When is the USA in a recession? Given the economy has slowly been recovering since the nadir of the Great Recession (2007-2009) this post might seem out of place. Nevertheless, a government announcement last week makes the question timely.
There are two different methods of tracking when a country is in a recession. The “common” method, used by most media outlets states a country is in a recession when there are two consecutive quarters of negative GDP. The common method states that when a country produces fewer goods and services for six months or more a country is in a recession. The actual method used in the USA is to let the National Bureau of Economic Research (NBER) decide. The NBER is the “expert” rule. A small group (currently 8 people) of experts look at a wide variety of information and when the wise men/women feel the country is in a recession, we are.

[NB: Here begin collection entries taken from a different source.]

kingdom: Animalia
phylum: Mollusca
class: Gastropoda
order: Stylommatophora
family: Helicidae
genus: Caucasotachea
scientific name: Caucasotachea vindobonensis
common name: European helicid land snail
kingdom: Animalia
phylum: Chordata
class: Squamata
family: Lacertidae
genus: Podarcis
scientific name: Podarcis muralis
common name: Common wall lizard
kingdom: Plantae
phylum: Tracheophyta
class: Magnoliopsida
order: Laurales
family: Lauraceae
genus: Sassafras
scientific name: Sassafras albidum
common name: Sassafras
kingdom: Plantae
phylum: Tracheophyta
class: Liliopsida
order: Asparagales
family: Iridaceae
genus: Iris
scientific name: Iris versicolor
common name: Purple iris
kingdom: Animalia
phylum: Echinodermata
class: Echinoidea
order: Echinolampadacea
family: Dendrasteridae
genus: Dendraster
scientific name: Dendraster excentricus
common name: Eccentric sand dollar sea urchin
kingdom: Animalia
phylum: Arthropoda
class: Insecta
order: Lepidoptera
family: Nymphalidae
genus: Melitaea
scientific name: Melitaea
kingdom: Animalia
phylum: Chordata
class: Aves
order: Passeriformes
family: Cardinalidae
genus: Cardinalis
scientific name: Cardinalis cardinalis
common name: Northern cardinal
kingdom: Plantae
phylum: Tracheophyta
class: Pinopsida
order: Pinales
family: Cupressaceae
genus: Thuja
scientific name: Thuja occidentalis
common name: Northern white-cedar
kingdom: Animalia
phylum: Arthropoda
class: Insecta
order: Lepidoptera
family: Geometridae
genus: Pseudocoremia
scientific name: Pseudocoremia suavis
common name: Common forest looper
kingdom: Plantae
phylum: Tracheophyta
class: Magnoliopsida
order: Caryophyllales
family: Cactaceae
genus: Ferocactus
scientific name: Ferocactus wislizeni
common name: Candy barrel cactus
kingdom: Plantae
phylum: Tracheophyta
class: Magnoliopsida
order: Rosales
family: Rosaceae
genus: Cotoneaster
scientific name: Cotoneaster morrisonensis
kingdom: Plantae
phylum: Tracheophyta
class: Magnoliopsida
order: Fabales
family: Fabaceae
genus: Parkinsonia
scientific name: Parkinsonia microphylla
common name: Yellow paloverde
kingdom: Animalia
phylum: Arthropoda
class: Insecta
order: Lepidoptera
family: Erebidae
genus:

Which is the best method of deciding? Letting a small group of experts decide is problematic because there is too much flexibility and discretion. Decisions based only on expert opinion are typically not widely shared. It is difficult to get consensus on how to fix a problem when only a few experts can define when a problem has started and when it has ended.
The simple “common” rule also has problems. First, there is no flexibility. It misses the context of changes in economic growth. For example, the US federal government comprises about 7% of GDP. If Congress shuts down the government for an extensive period of time it could potentially reduce GDP for two consecutive quarters. However, many people would not consider this an economic problem.
The second and more important problem is that the US government constantly changes its estimates of GDP. It is impossible to have a simple rule when the data underlying the rule are often revised. Last week the extent of the revisions was quite stark. The US government published a news release stating that real gross domestic product decreased 1.0% at an annual rate in the first quarter of 2014. The original estimate was growth of 0.1%.
In simple terms in one month the government said GDP was increasing and four weeks later stated it was decreasing by a large amount. The US is a very complex economy and the government’s goal is to provide information as fast as possible. One by-product of releasing numbers early is that they are subject to revisions when better data are available. Nevertheless, given the government revises all GDP figures back to 1929 roughly every five years it is exceptionally hard to use the common rule of two consecutive quarters of falling GDP. The common rule does not work because at any time a negative GDP figure could become positive or a positive figure negative!
The two methods give very different views of the Great Recession. According to the current version of GDP data, shown in the picture below, the Great Recession lasted just 1 year. It started in the 3rd quarter (June) of 2008 and ended in the 2nd quarter of 2009 (end of May) . The expert view was that the Great Recession was 18 months long. It started in December 2007 and lasted until June 2009, which is 50% more time than tracked by the common rule. The typical person in the street likely thought the recession lasted even longer.
The two methods don’t agree on when the recession happened. Which method, the common rule or expert decision, do you think is best, or is there a better method of deciding when the country is in economic trouble?